*Problem description*
Can you edit the listing by replacing "collectors" with "collected by" and leaving everything else unchanged? Return only the lines from the one containing "phylum: Rhodophyta" through the one containing "state / province: Northwest Territories", both included.

*Provided records*

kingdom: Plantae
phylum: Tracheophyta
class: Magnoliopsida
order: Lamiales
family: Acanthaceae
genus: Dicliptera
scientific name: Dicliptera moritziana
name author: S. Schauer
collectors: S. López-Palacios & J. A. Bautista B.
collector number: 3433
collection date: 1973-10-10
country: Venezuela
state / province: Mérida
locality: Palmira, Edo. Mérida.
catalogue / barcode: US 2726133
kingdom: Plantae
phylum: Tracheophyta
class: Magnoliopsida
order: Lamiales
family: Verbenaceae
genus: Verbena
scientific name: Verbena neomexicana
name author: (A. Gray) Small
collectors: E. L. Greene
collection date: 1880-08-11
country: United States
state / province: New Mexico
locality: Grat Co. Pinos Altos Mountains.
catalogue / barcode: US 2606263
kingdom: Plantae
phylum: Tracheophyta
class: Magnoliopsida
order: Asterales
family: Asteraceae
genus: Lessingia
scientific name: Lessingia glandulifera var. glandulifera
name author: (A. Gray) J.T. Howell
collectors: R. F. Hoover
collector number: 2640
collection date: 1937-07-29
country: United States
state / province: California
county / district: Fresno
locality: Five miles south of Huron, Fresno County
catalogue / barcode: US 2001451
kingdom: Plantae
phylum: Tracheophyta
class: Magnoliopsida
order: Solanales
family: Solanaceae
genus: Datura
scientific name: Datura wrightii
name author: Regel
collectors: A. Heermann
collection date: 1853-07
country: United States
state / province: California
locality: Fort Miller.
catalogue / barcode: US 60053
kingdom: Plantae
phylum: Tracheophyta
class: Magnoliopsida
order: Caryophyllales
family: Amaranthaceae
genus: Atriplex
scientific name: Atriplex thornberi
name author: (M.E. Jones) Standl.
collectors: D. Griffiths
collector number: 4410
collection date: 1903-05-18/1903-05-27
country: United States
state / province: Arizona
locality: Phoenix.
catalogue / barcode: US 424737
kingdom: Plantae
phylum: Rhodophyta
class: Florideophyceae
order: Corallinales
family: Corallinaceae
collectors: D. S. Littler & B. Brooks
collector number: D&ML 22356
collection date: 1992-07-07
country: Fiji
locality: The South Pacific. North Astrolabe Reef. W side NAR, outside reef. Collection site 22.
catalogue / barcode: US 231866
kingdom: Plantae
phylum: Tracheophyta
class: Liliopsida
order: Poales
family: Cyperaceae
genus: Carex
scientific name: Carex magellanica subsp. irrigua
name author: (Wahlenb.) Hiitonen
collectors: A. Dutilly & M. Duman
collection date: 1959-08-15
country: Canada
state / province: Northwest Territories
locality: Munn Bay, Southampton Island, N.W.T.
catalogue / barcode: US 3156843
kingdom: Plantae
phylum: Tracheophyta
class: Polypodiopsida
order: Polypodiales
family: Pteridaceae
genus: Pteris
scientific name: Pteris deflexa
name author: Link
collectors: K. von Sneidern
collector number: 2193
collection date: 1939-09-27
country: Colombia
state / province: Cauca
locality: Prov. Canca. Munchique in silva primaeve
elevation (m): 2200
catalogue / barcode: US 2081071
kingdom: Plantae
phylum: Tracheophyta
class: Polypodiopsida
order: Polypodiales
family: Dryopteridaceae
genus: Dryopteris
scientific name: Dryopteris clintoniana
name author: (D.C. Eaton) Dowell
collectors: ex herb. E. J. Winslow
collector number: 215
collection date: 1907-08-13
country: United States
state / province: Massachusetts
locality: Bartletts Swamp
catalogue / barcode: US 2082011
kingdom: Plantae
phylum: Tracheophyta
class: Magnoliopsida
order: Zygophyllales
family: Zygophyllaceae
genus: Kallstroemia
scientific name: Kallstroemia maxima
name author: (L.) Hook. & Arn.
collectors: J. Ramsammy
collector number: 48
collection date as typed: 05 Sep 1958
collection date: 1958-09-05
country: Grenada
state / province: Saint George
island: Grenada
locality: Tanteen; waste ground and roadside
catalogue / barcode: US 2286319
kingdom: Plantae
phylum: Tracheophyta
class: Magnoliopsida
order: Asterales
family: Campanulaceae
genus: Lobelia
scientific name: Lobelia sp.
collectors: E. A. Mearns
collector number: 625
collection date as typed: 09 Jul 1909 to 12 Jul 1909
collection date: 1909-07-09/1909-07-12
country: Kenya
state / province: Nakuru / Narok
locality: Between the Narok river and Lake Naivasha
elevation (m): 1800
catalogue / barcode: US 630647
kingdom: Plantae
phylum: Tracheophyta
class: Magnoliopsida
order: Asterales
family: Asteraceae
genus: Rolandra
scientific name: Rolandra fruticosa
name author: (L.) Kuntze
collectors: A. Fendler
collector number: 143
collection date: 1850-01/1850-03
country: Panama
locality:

*Task solution*
phylum: Rhodophyta
class: Florideophyceae
order: Corallinales
family: Corallinaceae
collected by: D. S. Littler & B. Brooks
collector number: D&ML 22356
collection date: 1992-07-07
country: Fiji
locality: The South Pacific. North Astrolabe Reef. W side NAR, outside reef. Collection site 22.
catalogue / barcode: US 231866
kingdom: Plantae
phylum: Tracheophyta
class: Liliopsida
order: Poales
family: Cyperaceae
genus: Carex
scientific name: Carex magellanica subsp. irrigua
name author: (Wahlenb.) Hiitonen
collected by: A. Dutilly & M. Duman
collection date: 1959-08-15
country: Canada
state / province: Northwest Territories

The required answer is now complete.